Material to process
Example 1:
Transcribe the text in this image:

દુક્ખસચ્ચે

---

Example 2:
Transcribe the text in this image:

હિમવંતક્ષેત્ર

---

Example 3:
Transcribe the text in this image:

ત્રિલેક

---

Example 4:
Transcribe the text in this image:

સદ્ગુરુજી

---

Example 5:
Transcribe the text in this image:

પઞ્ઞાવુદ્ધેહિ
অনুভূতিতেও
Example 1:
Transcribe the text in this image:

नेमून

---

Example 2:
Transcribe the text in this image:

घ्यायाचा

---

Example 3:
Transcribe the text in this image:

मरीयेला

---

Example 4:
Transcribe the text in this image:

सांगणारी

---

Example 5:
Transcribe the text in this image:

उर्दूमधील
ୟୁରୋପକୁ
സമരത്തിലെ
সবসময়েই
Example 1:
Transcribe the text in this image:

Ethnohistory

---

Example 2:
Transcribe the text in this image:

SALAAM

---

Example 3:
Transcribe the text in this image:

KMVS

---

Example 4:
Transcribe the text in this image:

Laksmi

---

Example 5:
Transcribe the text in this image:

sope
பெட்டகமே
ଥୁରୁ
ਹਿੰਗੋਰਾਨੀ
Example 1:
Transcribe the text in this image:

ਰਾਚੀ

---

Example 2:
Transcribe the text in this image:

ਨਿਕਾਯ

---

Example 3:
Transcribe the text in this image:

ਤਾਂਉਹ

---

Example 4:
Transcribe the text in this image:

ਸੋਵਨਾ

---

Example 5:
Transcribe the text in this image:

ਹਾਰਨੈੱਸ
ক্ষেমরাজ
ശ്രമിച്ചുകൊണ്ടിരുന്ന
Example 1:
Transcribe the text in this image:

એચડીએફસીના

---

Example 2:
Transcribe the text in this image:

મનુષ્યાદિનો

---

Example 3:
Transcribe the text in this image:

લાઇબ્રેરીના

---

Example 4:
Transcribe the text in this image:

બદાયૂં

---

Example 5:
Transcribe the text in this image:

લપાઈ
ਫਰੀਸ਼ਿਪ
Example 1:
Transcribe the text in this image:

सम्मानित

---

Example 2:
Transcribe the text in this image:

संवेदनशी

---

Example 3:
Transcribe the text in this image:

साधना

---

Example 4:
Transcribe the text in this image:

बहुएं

Instructions to follow
Could you retype every record above exactly as it appears?

Output of the exercise
Example 1:
Transcribe the text in this image:

દુક્ખસચ્ચે

---

Example 2:
Transcribe the text in this image:

હિમવંતક્ષેત્ર

---

Example 3:
Transcribe the text in this image:

ત્રિલેક

---

Example 4:
Transcribe the text in this image:

સદ્ગુરુજી

---

Example 5:
Transcribe the text in this image:

પઞ્ઞાવુદ્ધેહિ
অনুভূতিতেও
Example 1:
Transcribe the text in this image:

नेमून

---

Example 2:
Transcribe the text in this image:

घ्यायाचा

---

Example 3:
Transcribe the text in this image:

मरीयेला

---

Example 4:
Transcribe the text in this image:

सांगणारी

---

Example 5:
Transcribe the text in this image:

उर्दूमधील
ୟୁରୋପକୁ
സമരത്തിലെ
সবসময়েই
Example 1:
Transcribe the text in this image:

Ethnohistory

---

Example 2:
Transcribe the text in this image:

SALAAM

---

Example 3:
Transcribe the text in this image:

KMVS

---

Example 4:
Transcribe the text in this image:

Laksmi

---

Example 5:
Transcribe the text in this image:

sope
பெட்டகமே
ଥୁରୁ
ਹਿੰਗੋਰਾਨੀ
Example 1:
Transcribe the text in this image:

ਰਾਚੀ

---

Example 2:
Transcribe the text in this image:

ਨਿਕਾਯ

---

Example 3:
Transcribe the text in this image:

ਤਾਂਉਹ

---

Example 4:
Transcribe the text in this image:

ਸੋਵਨਾ

---

Example 5:
Transcribe the text in this image:

ਹਾਰਨੈੱਸ
ক্ষেমরাজ
ശ്രമിച്ചുകൊണ്ടിരുന്ന
Example 1:
Transcribe the text in this image:

એચડીએફસીના

---

Example 2:
Transcribe the text in this image:

મનુષ્યાદિનો

---

Example 3:
Transcribe the text in this image:

લાઇબ્રેરીના

---

Example 4:
Transcribe the text in this image:

બદાયૂં

---

Example 5:
Transcribe the text in this image:

લપાઈ
ਫਰੀਸ਼ਿਪ
Example 1:
Transcribe the text in this image:

सम्मानित

---

Example 2:
Transcribe the text in this image:

संवेदनशी

---

Example 3:
Transcribe the text in this image:

साधना

---

Example 4:
Transcribe the text in this image:

बहुएं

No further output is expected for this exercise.